GEZELLE, Caesar


De waterval

Het leven is zo broos, en toch wie denkt eraan

dat t’elker uur met hem kan uit zijn en gedaan?

Wij zien het dag aan dag en ieder stond gebeuren

de dood die komt het vals gordijn van ‘t leven scheuren

en in de bloedige reet zijn grijnzend doodshoofd stelt

en een van ons daar voor zijn voeten nedervelt.

Wij leven almaar door als zouden we eeuwig leven

Wij gaan, de stroom gelijk, en onbaatzuchtig geven

aan ‘t groen op onze boord het leven onvergeld*,

gaan, stervend zelf, voorbij en haastig heengesneld

en drijven breed en statig door de onzekere dagen,

gelijk de bergstroom vlak en blinkend voortgedragen

tot op de steile rand van ‘t diepe waterdal

en storten dan al huilend en wanhopig in de val.

* onvergeld = zonder vergoeding



Voorheen


Voorheen in samenzang veel zachte stemmen kweelden

en 't schalde in mijne ziel als in een lentewoud.

Voorheen bescheen de zon der hoop een schat van beelden

door 't droomland van mijn hert in glanzen duizendvoud.

G'hebt die muziek versmacht, die beelden omgestoten

ze tot geraamten, stuk voor stuk teruggebracht,

g'hebt weten één voor één van hunne glans te ontbloten

de zonnen van mijn ziel.
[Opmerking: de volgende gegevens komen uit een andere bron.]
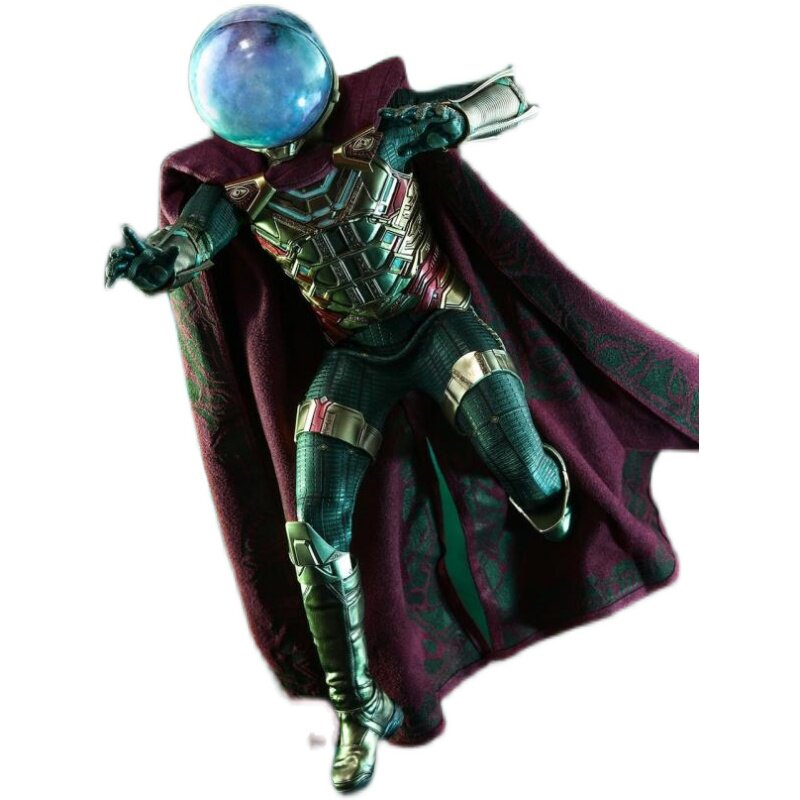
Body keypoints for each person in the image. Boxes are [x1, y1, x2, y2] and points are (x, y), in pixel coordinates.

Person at [106, 5, 697, 793]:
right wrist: (158, 263)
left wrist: (452, 118)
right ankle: (359, 706)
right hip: (356, 358)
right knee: (316, 530)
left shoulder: (380, 127)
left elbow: (504, 96)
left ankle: (551, 502)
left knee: (525, 470)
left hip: (436, 321)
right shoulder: (234, 191)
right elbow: (190, 246)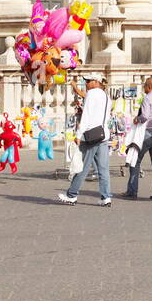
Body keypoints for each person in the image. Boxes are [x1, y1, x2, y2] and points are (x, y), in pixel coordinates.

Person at [58, 74, 112, 206]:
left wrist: (78, 134)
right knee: (103, 168)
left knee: (82, 166)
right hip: (103, 134)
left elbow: (86, 116)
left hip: (91, 134)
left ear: (95, 82)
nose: (86, 84)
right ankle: (106, 197)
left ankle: (72, 195)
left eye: (87, 81)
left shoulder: (92, 94)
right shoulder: (106, 96)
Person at [126, 77, 152, 201]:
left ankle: (132, 190)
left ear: (148, 86)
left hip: (147, 132)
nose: (144, 88)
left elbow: (145, 116)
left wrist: (137, 119)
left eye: (144, 86)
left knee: (135, 160)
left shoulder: (147, 98)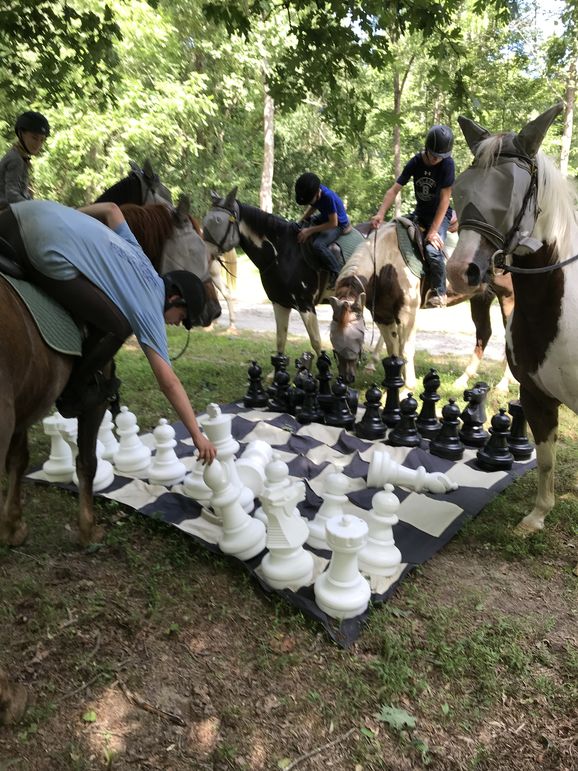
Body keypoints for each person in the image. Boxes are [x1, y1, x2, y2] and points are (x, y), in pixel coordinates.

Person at [0, 199, 217, 463]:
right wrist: (197, 435)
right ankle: (75, 388)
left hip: (18, 215)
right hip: (39, 247)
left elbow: (111, 210)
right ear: (174, 299)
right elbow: (169, 382)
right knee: (121, 324)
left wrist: (70, 214)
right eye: (181, 317)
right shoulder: (149, 307)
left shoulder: (138, 255)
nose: (175, 324)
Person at [370, 124, 455, 307]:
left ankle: (439, 292)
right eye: (434, 155)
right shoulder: (415, 162)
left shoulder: (447, 164)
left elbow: (445, 200)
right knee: (393, 230)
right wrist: (380, 213)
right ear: (427, 149)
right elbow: (394, 190)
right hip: (420, 212)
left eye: (440, 156)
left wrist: (433, 231)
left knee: (432, 250)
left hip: (440, 215)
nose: (437, 159)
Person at [294, 172, 351, 286]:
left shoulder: (327, 196)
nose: (310, 203)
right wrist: (300, 221)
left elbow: (333, 223)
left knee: (318, 245)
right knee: (305, 223)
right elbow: (313, 207)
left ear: (317, 193)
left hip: (338, 224)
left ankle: (337, 272)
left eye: (310, 200)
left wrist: (310, 230)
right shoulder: (314, 191)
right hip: (325, 216)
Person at [0, 111, 50, 207]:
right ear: (21, 134)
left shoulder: (19, 156)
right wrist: (35, 207)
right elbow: (12, 196)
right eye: (34, 138)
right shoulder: (16, 159)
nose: (38, 144)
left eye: (42, 140)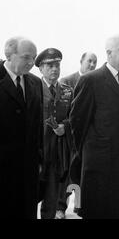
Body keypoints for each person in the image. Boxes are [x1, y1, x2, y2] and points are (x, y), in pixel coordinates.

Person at [69, 34, 119, 219]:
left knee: (118, 211)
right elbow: (78, 123)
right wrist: (87, 154)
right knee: (97, 211)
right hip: (99, 165)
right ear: (109, 53)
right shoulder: (91, 80)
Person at [0, 37, 43, 218]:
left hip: (28, 171)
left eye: (33, 58)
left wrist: (40, 159)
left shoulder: (35, 82)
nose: (32, 63)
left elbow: (38, 124)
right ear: (9, 55)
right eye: (26, 57)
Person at [36, 48, 74, 219]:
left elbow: (74, 117)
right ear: (41, 68)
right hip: (37, 149)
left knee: (52, 195)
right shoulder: (32, 88)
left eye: (57, 65)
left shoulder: (68, 91)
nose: (54, 69)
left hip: (58, 151)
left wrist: (64, 126)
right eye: (49, 65)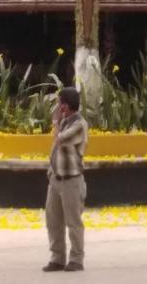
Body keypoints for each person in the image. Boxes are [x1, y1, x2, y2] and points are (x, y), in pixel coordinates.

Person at [43, 86, 89, 273]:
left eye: (59, 102)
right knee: (53, 220)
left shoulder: (79, 124)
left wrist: (55, 121)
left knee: (73, 221)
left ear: (65, 105)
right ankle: (57, 257)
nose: (57, 106)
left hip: (72, 179)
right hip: (56, 178)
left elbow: (60, 140)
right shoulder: (64, 121)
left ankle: (76, 258)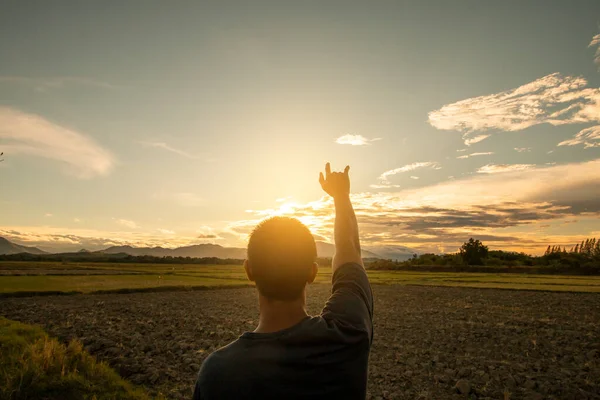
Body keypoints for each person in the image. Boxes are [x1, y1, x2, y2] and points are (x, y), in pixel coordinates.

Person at [192, 163, 374, 399]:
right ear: (313, 272)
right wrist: (341, 196)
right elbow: (350, 249)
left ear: (249, 271)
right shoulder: (348, 334)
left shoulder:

Er heerst nu zwarte nacht.

't Is stil, 't is méér dan stil, het is de ziel van 't zwijgen,

de dood is 't! in een graf 'n kan 't niet stiller zijn.
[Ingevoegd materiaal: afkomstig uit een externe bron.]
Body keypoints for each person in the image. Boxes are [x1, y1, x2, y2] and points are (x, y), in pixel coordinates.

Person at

Wel U, die 't is gelukt mijn zielglans dood te krijgen

en stram doen stijven hebt dit schamel herte mijn.

Heb's dank! en laat 't gepeins u dag en nacht verblijden,

vergeet het nimmermeer: een moord hebt ge begaan

en Kaïn zal voor God op 't einde van de tijden

als 't al te berde komt, geen zwaarder boete slaan.